▶ EXTRACT:
*** Begin section ***
The Danish bicycle VIN-system is a system introduced in 1942 by the Danish government, providing all bicycles in Denmark with a unique code. The VIN code is a combination of letters and digits embedded into the bicycle frame and consists of a manufacturer code, a serial number, and construction year code.

Since 1948, it has been illegal to sell bicycle frames in Denmark without an embedded VIN. Because of this, insurance companies in Denmark will not pay indemnities for stolen bicycles without a VIN.

== Location of the VIN ==
By default, the VIN is to be engraved into the seat tube or the down tube, but if these are made of such a material that hinders this, it may alternately be put on the bottom bracket shell. In very special instances, and only with the approval of the Danish National Police Commissioner’s Office, it may be applied by other means and on other locations.
*** End section ***
▶ PROBLEMS TO WORK ON:
1. Decide whether each statement below agrees with the passage on the Danish bicycle VIN system. Answer yes or no for each, quoting the words of the passage that decide it.
(a) The Danish government introduced the system in 1948.
(b) Insurance companies in Denmark refuse to pay indemnities for stolen bicycles that have no VIN.
(c) If the material of the seat tube or down tube hinders engraving, the VIN may be put on the bottom bracket shell.
2. Name every part that the passage on the Danish bicycle VIN system says the VIN code consists of.
3. Extend the passage on the Danish bicycle VIN system past its last sentence.

▶ SOURCE DATA:
*** Begin section ***
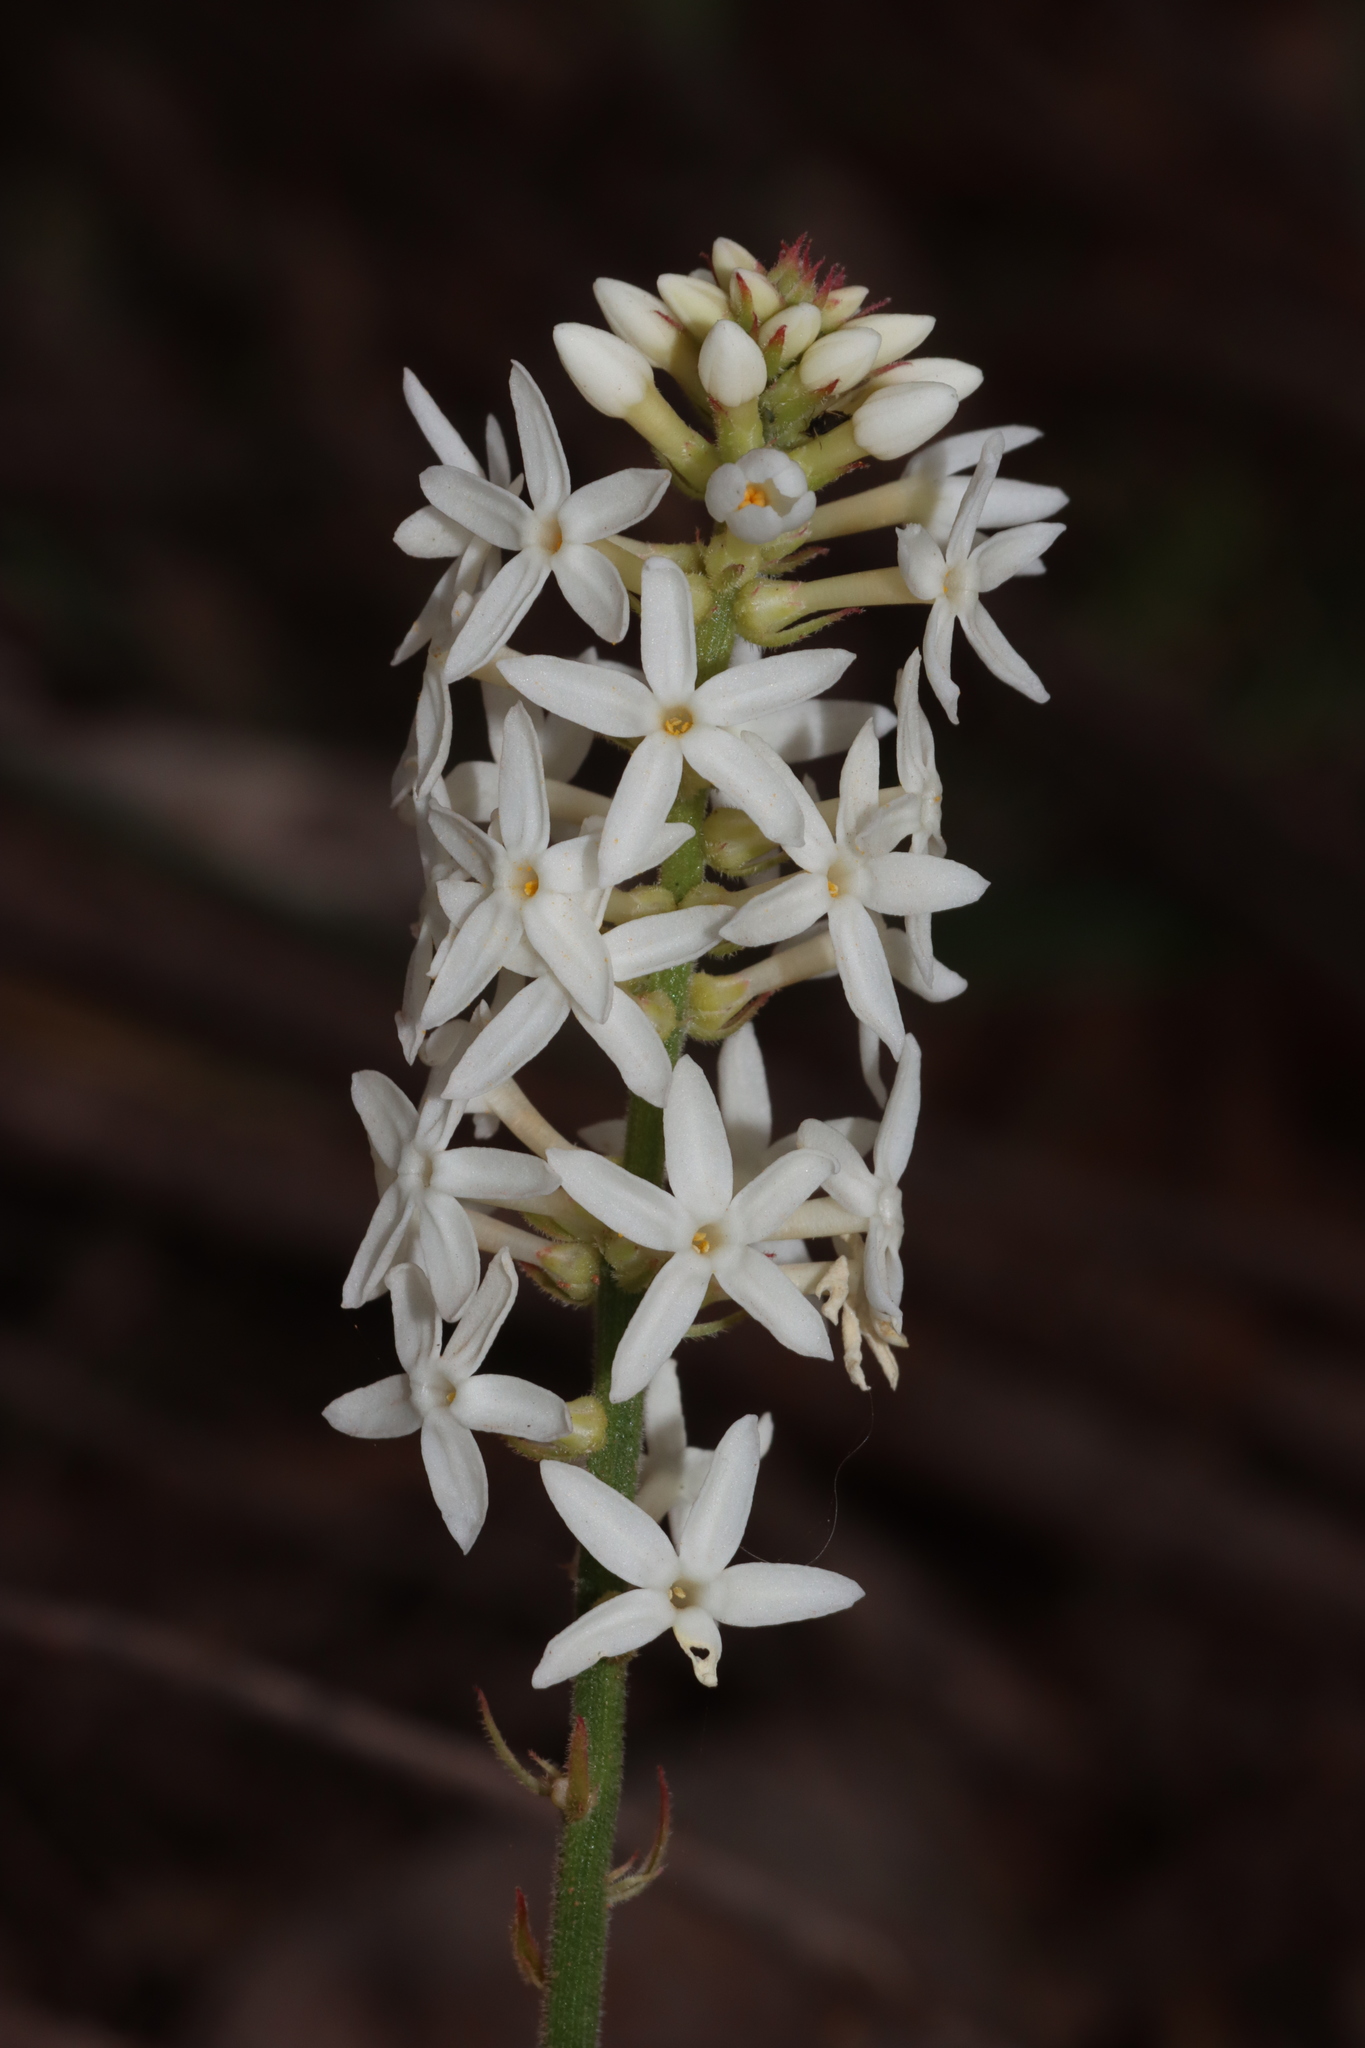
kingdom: Plantae
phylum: Tracheophyta
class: Magnoliopsida
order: Celastrales
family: Celastraceae
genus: Stackhousia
*** End section ***
▶ EXPECTED RESPONSES:
1.
(a) No: "introduced in 1942 by the Danish government"
(b) Yes: "insurance companies in Denmark will not pay indemnities for stolen bicycles without a VIN"
(c) Yes: "it may alternately be put on the bottom bracket shell"

2. A manufacturer code, a serial number and a construction year code.

3.
== Components of the VIN ==
The bicycle VIN is constructed of three elements: a letter-block, a digit-block and a letter-block:

| Block | 1 | 2 | 3 |
| Description | Manufacturers code | Frame serial number | Production year |
| Length | 1–4 (letters) | 1–∞ (digits) | 1 (letter) |
| Example 1 | WDA | 1234 | Z |
| Example 2 | S | 57 | A |

The manufacturers-code, is a 1, 2, 3 or 4-letter block. If the code starts with a W, it is an imported bicycle frame. The second block is the frame serial number from that manufacturer. This shall have at least one digit, but can otherwise have any number of digits. The third block is a single letter code that identifies the production year. Certain limits regarding letters are instated for the VIN:
- I is omitted as it can be confused with 1 (one)
- O is omitted as it can be confused with 0 (zero)
- Y is omitted as it can be confused with V
- W is omitted, to avoid confusion with the manufacturer code (where W is reserved for imported frames)

In the examples above, the first bicycle is a bicycle imported by FDB, with serial number 1234 and made in either 1963, 1984 or 2005. The second bike is an SCO bicycle, with serial number 57, made in 1942, 1964, 1985 or 2006.

=== Common manufacturer codes ===
This table shows examples of manufacturer codes, but is in no way to be considered a complete listing.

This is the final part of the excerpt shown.